Bei den Dänen in Kriegsgefangenschaft zu geraten, stellt man sich eher gemütlich vor. Dazu ein langer Strand an der dänischen Nordseeküste, traumhafte Ferienkulisse mit einem einzigen Bauernhaus und einem blonden Kind, das davor spielt. Was kann einem hier passieren?
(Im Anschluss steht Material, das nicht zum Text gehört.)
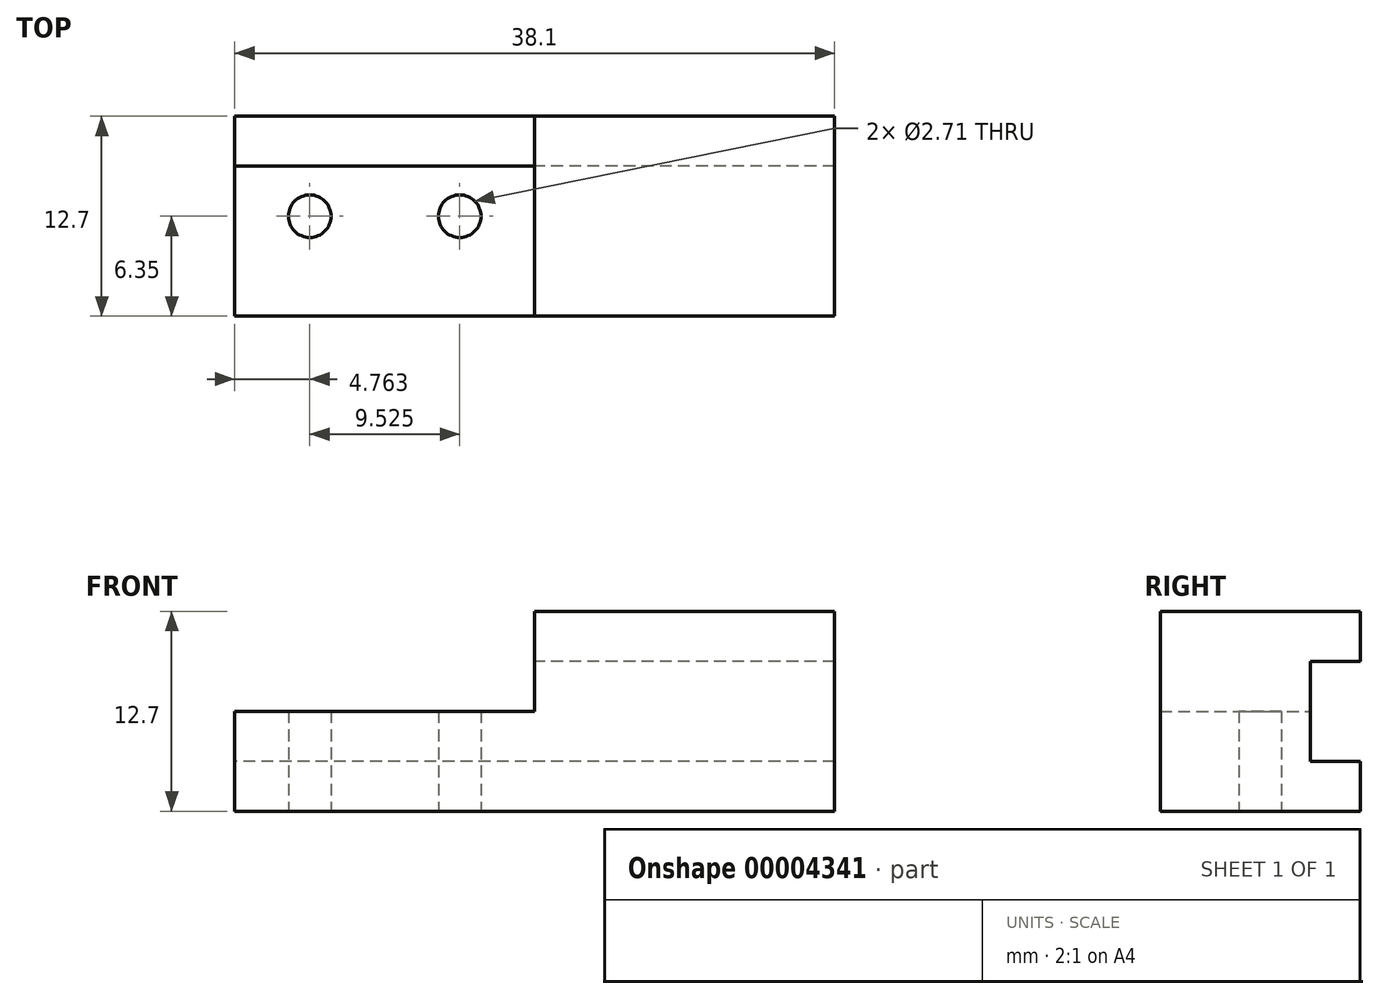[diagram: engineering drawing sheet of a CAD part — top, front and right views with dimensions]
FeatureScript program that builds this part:
annotation { "Feature Type Name" : "Feature", "Feature Type Description" : "" }
export const myFeature = defineFeature(function(context is Context, id is Id, definition is map)
    precondition{}
    {
        {
            var Q0;
            Q0=qCreatedBy(makeId("Front.planeOp"),FACE);
            var sketch = newSketch(context, id + "F0", { "sketchPlane" : qUnion([Q0])});
            skLineSegment(sketch, "E0", {"start": v(0, 6.35) * mm, "end": v(19.05, 6.35) * mm});
            skLineSegment(sketch, "E1", {"start": v(19.05, 6.35) * mm, "end": v(19.05, 12.7) * mm});
            skLineSegment(sketch, "E2", {"start": v(19.05, 12.7) * mm, "end": v(38.1, 12.7) * mm});
            skLineSegment(sketch, "E3", {"start": v(38.1, 12.7) * mm, "end": v(38.1, 0) * mm});
            skLineSegment(sketch, "E4", {"start": v(38.1, 0) * mm, "end": v(0, 0) * mm});
            skLineSegment(sketch, "E5", {"start": v(0, 0) * mm, "end": v(0, 6.35) * mm});
            skSolve(sketch);
        }
        {
            var Q0;
            Q0=makeQuery(id+"F0.imprint","IMPRINT",FACE,{"disambiguationData":[TD([[makeQuery(id+"F0.imprint","IMPRINT",EDGE,{"derivedFrom":sQuery(id+"F0.wireOp",EDGE,"E0")}),-1.0]])]});
            extrude(context, id + "F1", {"entities" : qUnion([Q0]), "depth" : 12.7 * mm, "symmetric" : true});
        }
        {
            var Q0;
            Q0=makeQuery(id+"F1.opExtrude","SWEPT_FACE",FACE,{"disambiguationData":[OSD([sQuery(id+"F0.wireOp",EDGE,"E0")])]});
            var sketch = newSketch(context, id + "F2", { "sketchPlane" : qUnion([Q0])});
            skPoint(sketch, "E6", {"position": v(4.76, 0) * mm});
            skPoint(sketch, "E7", {"position": v(14.29, 0) * mm});
            skLineSegment(sketch, "E8", {"start": v(0, 0) * mm, "end": v(4.76, 0) * mm, "construction": true});
            skLineSegment(sketch, "E9", {"start": v(14.29, 0) * mm, "end": v(19.05, 0) * mm, "construction": true});
            skSolve(sketch);
        }
        {
            var Q0;
            Q0=sQuery(id+"F2.wireOp",VERTEX,"E7");
            var Q1;
            Q1=sQuery(id+"F2.wireOp",VERTEX,"E6");
            var Q2;
            Q2=makeQuery(id+"F1.opExtrude","SWEPT_BODY",BODY,{"disambiguationData":[OSD([sQuery(id+"F0.wireOp",EDGE,"E0"),sQuery(id+"F0.wireOp",EDGE,"E1"),sQuery(id+"F0.wireOp",EDGE,"E2"),sQuery(id+"F0.wireOp",EDGE,"E3"),sQuery(id+"F0.wireOp",EDGE,"E4"),sQuery(id+"F0.wireOp",EDGE,"E5")])]});
            hole(context, id + "F3", {"style" : HoleStyle.SIMPLE, "holeDiameter" : 2.7 * mm, "endStyle" : HoleEndStyle.THROUGH, "locations" : qUnion([Q0, Q1]), "scope" : qUnion([Q2])});
        }
        {
            var Q0;
            Q0=makeQuery(id+"F1.opExtrude","CAP_FACE",FACE,{"disambiguationData":[OSD([sQuery(id+"F0.wireOp",EDGE,"E0"),sQuery(id+"F0.wireOp",EDGE,"E1"),sQuery(id+"F0.wireOp",EDGE,"E2"),sQuery(id+"F0.wireOp",EDGE,"E3"),sQuery(id+"F0.wireOp",EDGE,"E4"),sQuery(id+"F0.wireOp",EDGE,"E5")])],"isStart":true});
            var sketch = newSketch(context, id + "F4", { "sketchPlane" : qUnion([Q0])});
            skLineSegment(sketch, "E10.bottom", {"start": v(-38.1, 9.53) * mm, "end": v(0, 9.53) * mm});
            skLineSegment(sketch, "E10.top", {"start": v(-38.1, 3.18) * mm, "end": v(0, 3.18) * mm});
            skLineSegment(sketch, "E10.left", {"start": v(-38.1, 9.53) * mm, "end": v(-38.1, 3.18) * mm});
            skLineSegment(sketch, "E10.right", {"start": v(0, 9.53) * mm, "end": v(0, 3.18) * mm});
            skSolve(sketch);
        }
        {
            var Q0;
            {var subQ1=sQuery(id+"F4.wireOp",EDGE,"E10.top");Q0=makeQuery(id+"F4.imprint","IMPRINT",FACE,{"disambiguationData":[TD([[makeQuery(id+"F4.imprint","IMPRINT",EDGE,{"derivedFrom":subQ1}),1.0]])]});}
            extrude(context, id + "F5", {"entities" : qUnion([Q0]), "operationType" : NewBodyOperationType.REMOVE, "oppositeDirection" : true, "depth" : 3.17 * mm});
        }
    });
Elf deutsche Jungen im Alter zwischen 15 und 18 sind unter einem dänischen Feldwebel an diesen Strand gebannt, der unsichtbar versteckt unter dem weißen Sand 45 000 scharfe Minen birgt. In drei Monaten sollen die Jungen sie finden, danach winkt die Freiheit. Die ganze Küste hinunter sind deutsche Kriegsgefangene eingesetzt, um die Minen zu entschärfen. Per Hand und Meter für Meter den Boden absuchend, immer in der Gefahr, daß eine Mine hochgeht.
Das ist die Ausgangssituation des dänischen Spielfilms „Unter dem Sand“ von Martin Zandvliet, der gerade in unseren Kinos läuft. Das Besondere liegt zunächst in der Darstellung der durchweg sympathischen Deutschen als Opfer nicht nur der Briten, sondern auch rachebesessener und aufgehetzter Dänen. So etwas hätte man – auch wenn diese Einsätze genau der historischen Realität entsprechen – vor zwanzig Jahren noch nicht zeigen können.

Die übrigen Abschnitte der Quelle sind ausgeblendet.